(Drawing revision comparisons)
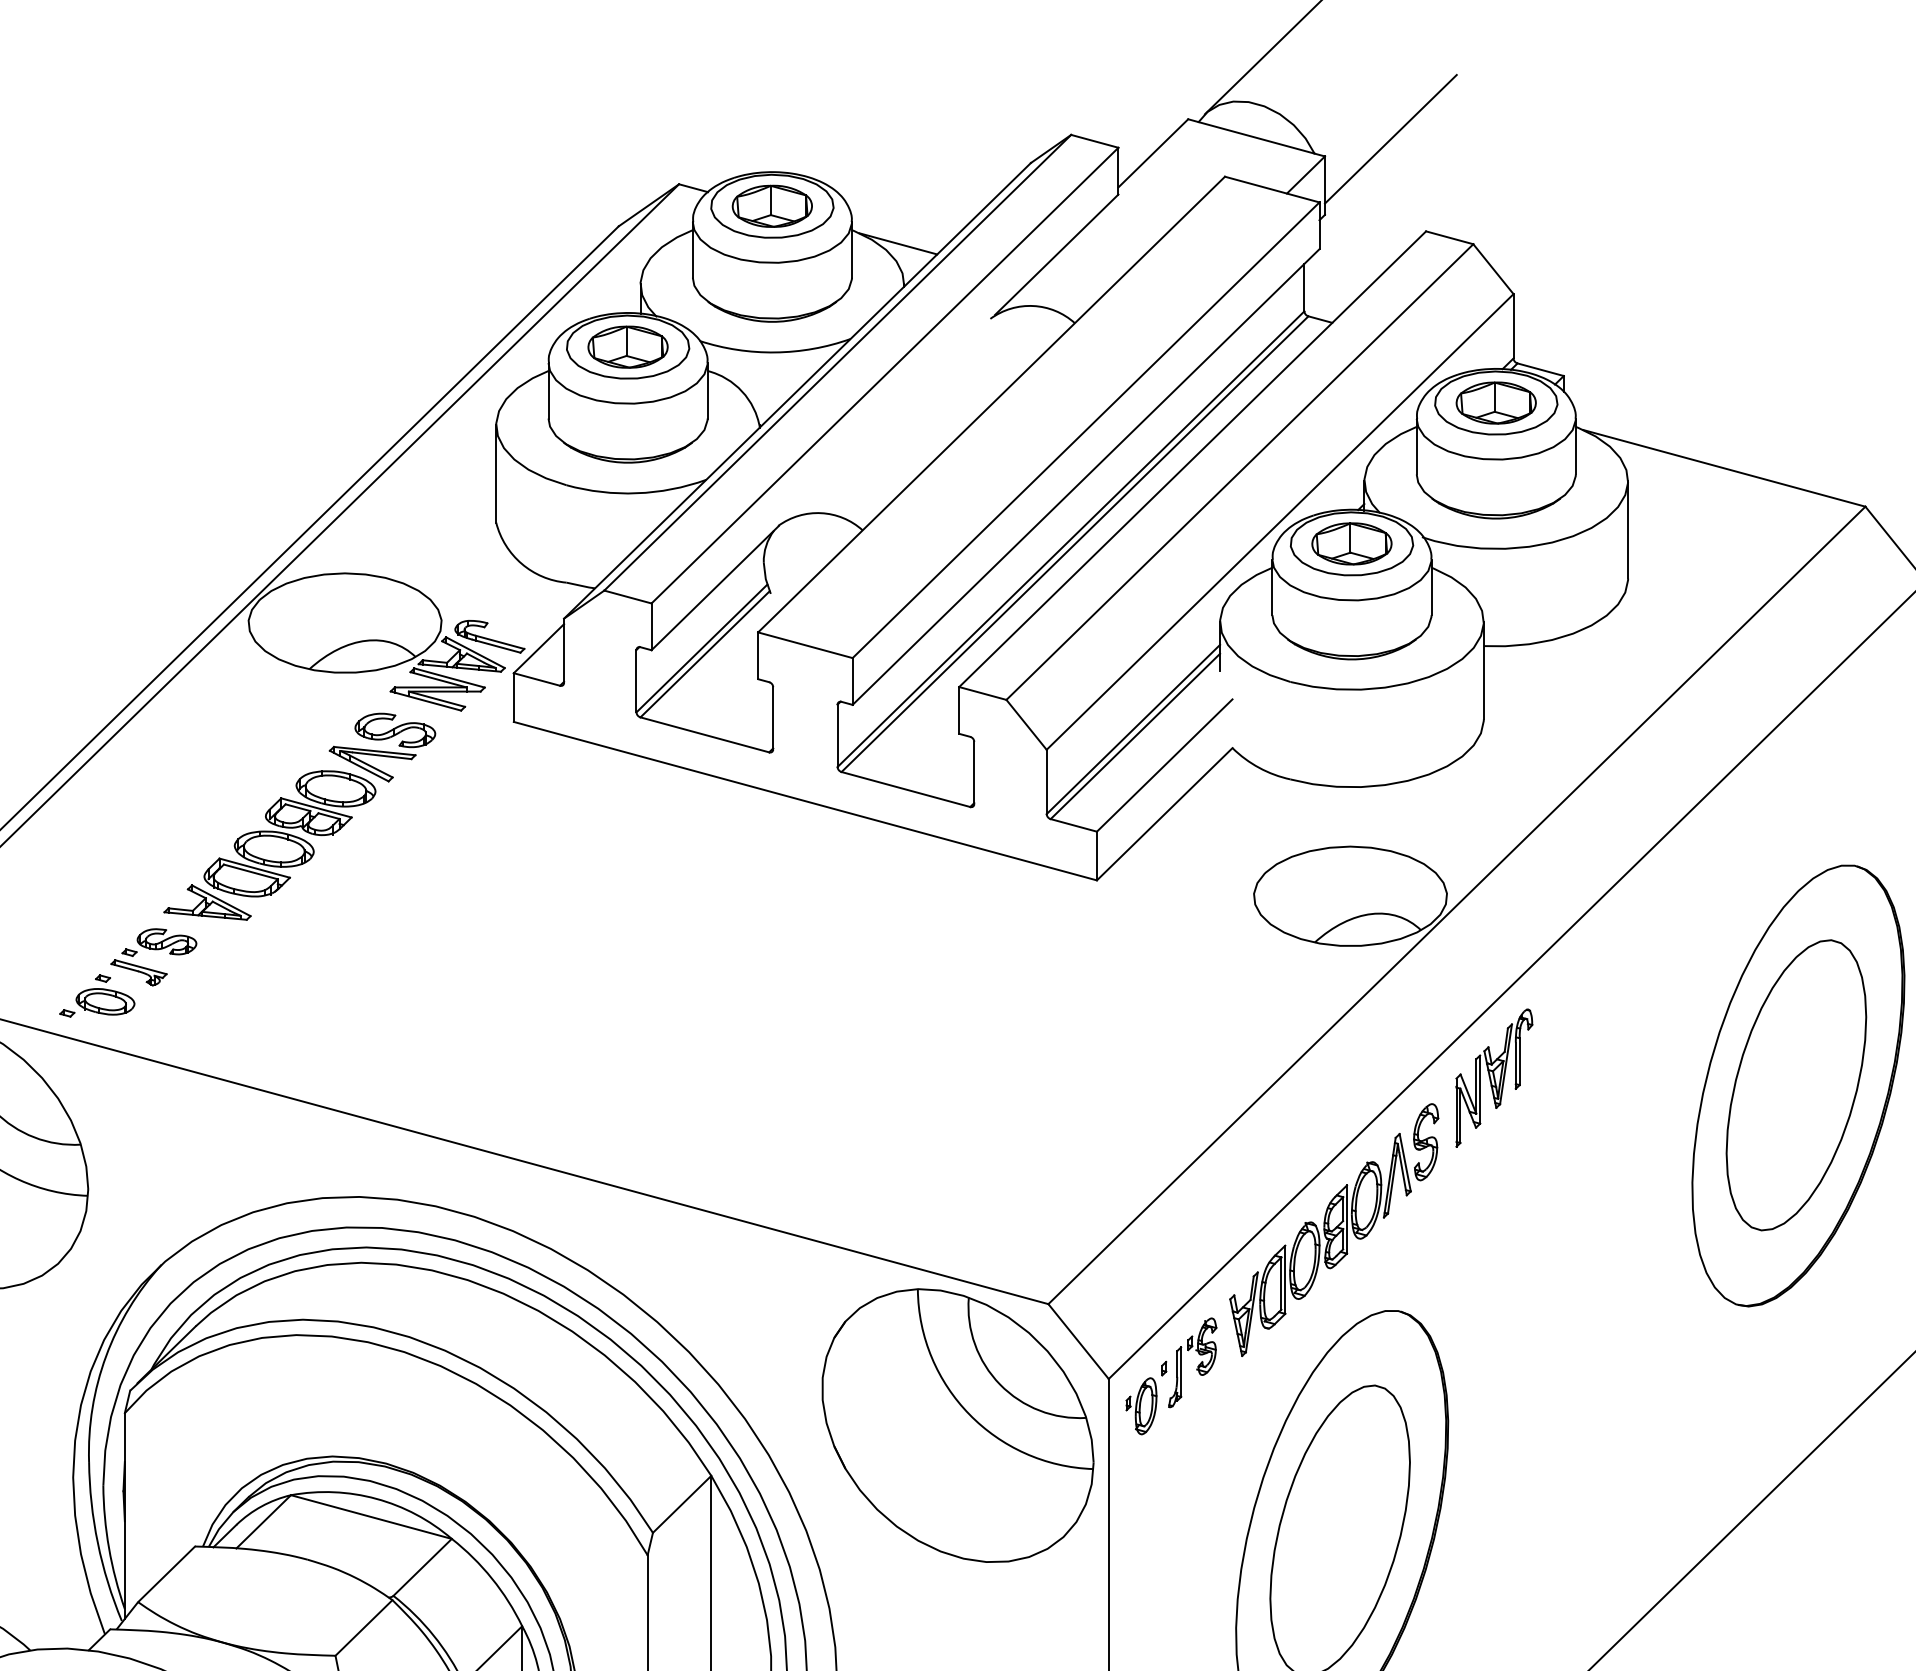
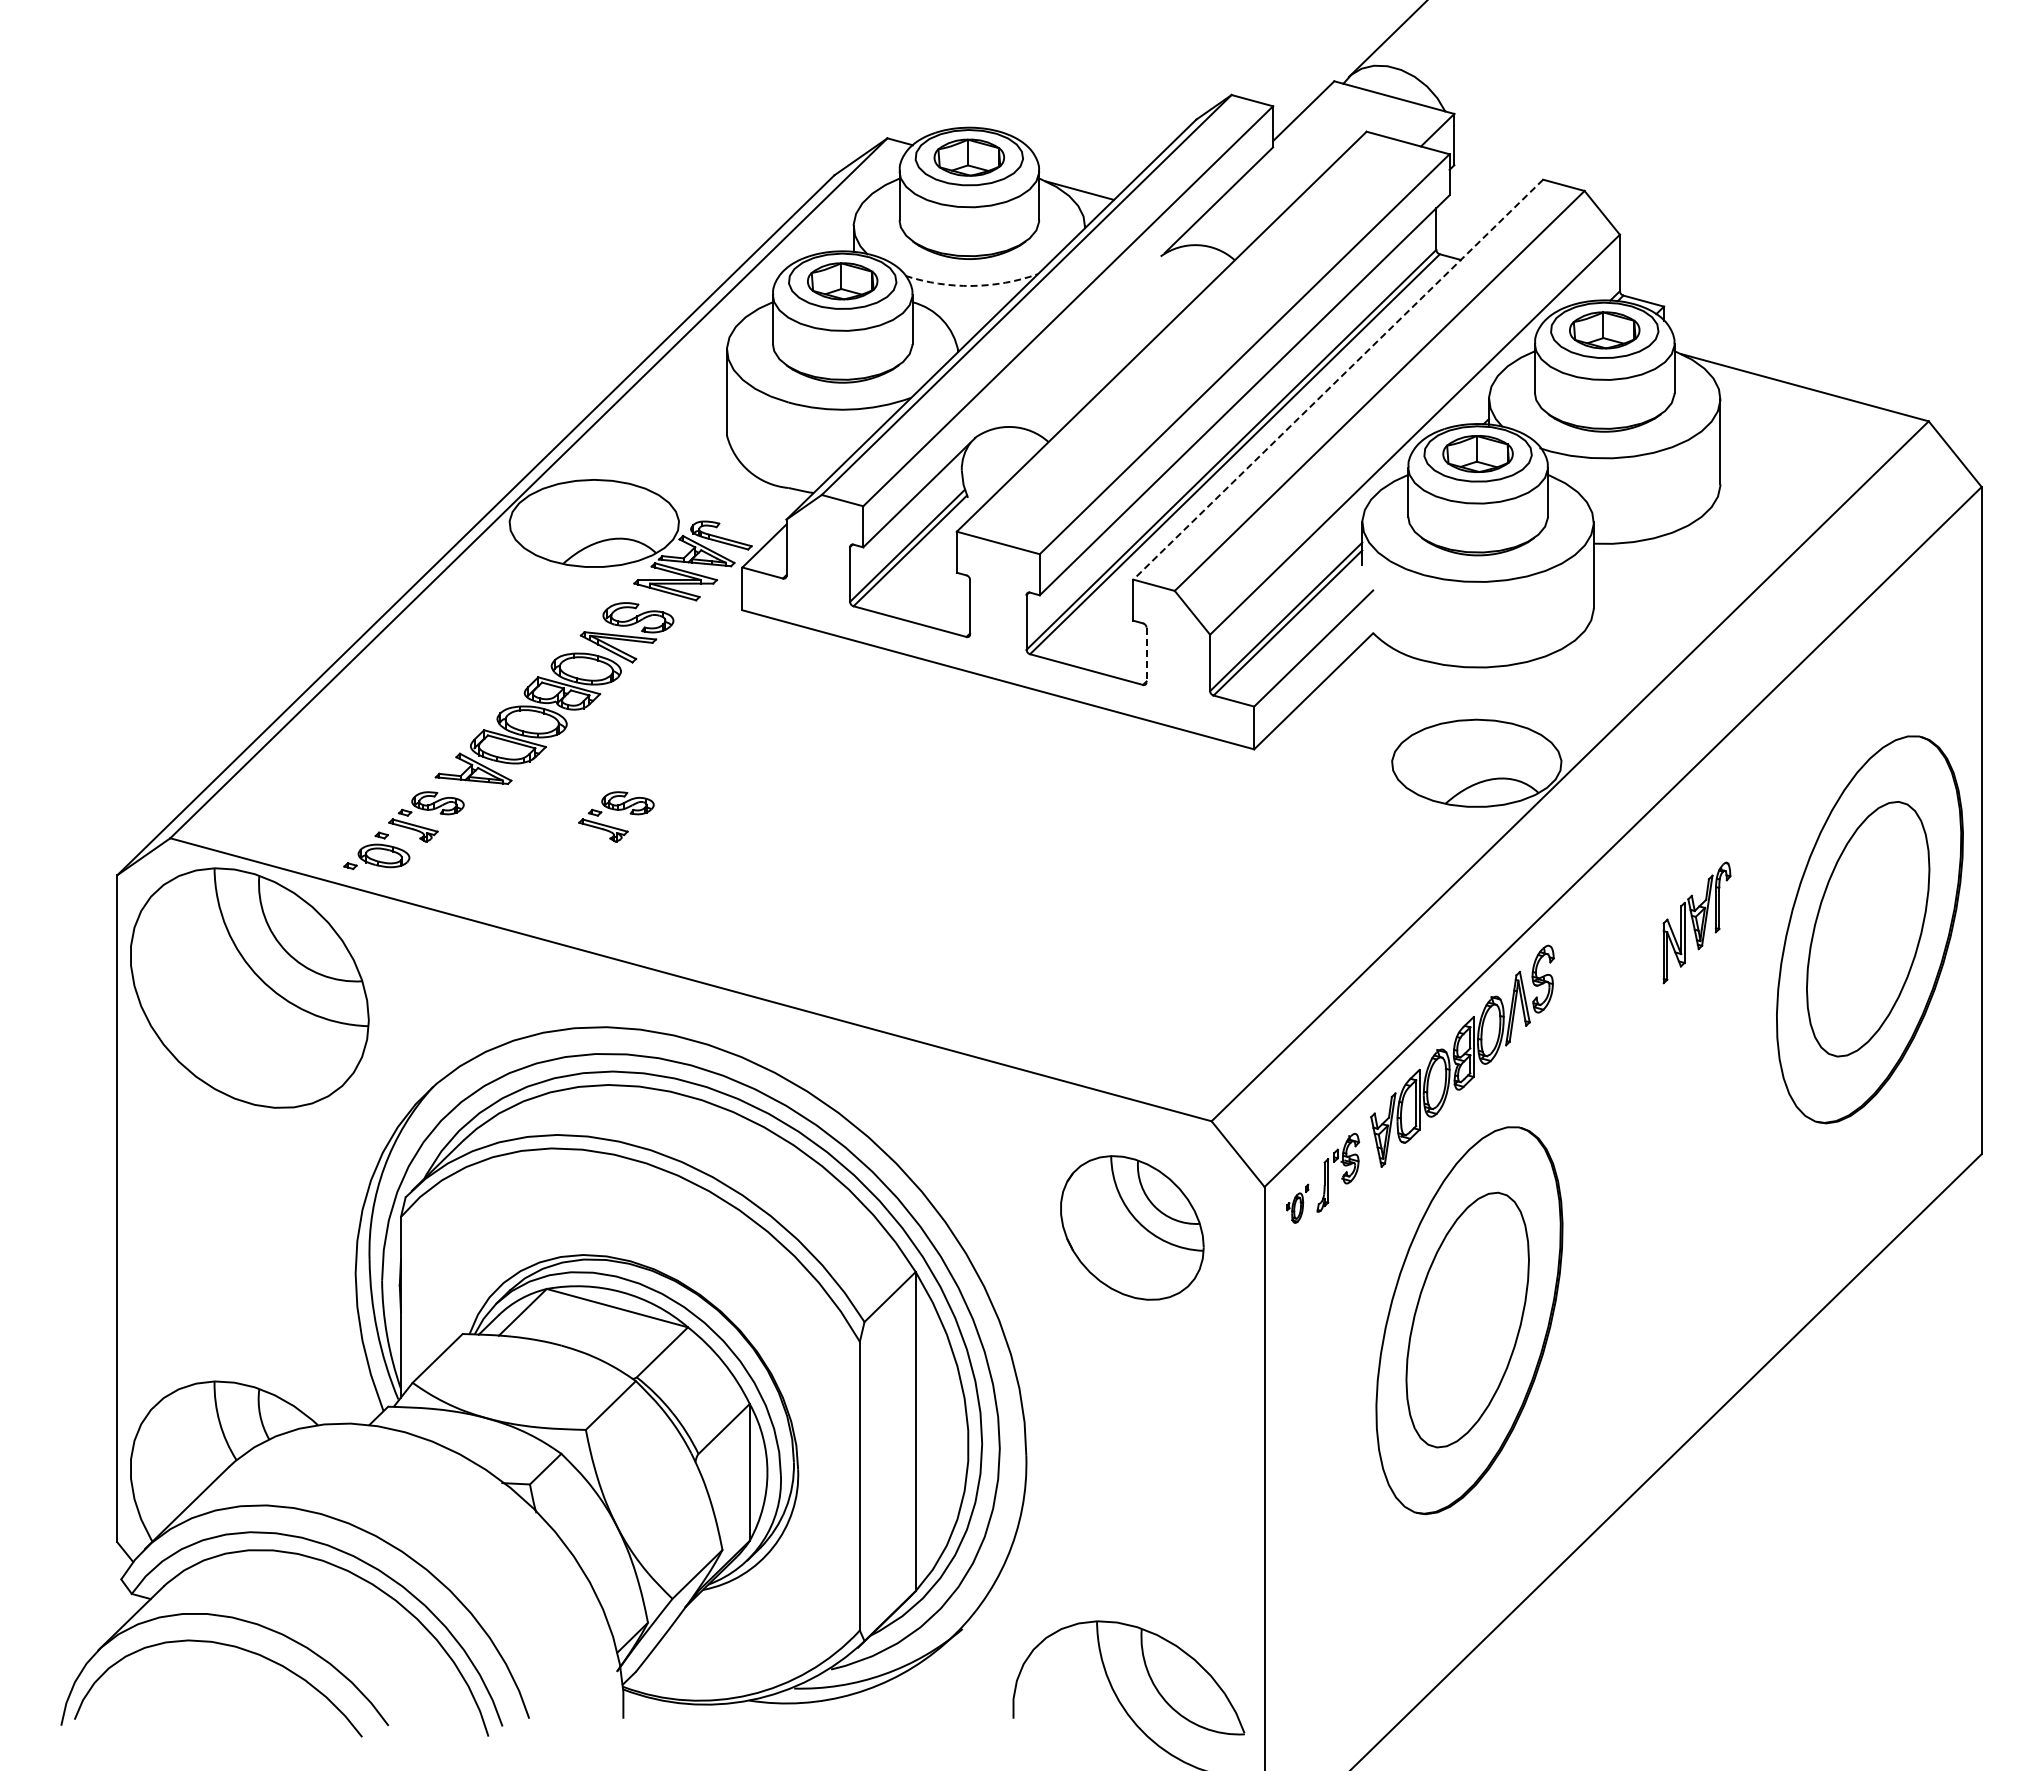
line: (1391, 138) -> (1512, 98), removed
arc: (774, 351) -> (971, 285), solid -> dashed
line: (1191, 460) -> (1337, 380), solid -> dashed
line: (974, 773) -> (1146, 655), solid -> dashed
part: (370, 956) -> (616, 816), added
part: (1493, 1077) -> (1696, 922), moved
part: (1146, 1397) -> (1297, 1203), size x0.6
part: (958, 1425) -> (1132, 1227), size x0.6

#### [TRY IT]
Give back each line above verbatim, dropping every picture.

#### [OUTPUT FOR THIS TASK]
line: (1391, 138) -> (1512, 98), removed
arc: (774, 351) -> (971, 285), solid -> dashed
line: (1191, 460) -> (1337, 380), solid -> dashed
line: (974, 773) -> (1146, 655), solid -> dashed
part: (370, 956) -> (616, 816), added
part: (1493, 1077) -> (1696, 922), moved
part: (1146, 1397) -> (1297, 1203), size x0.6
part: (958, 1425) -> (1132, 1227), size x0.6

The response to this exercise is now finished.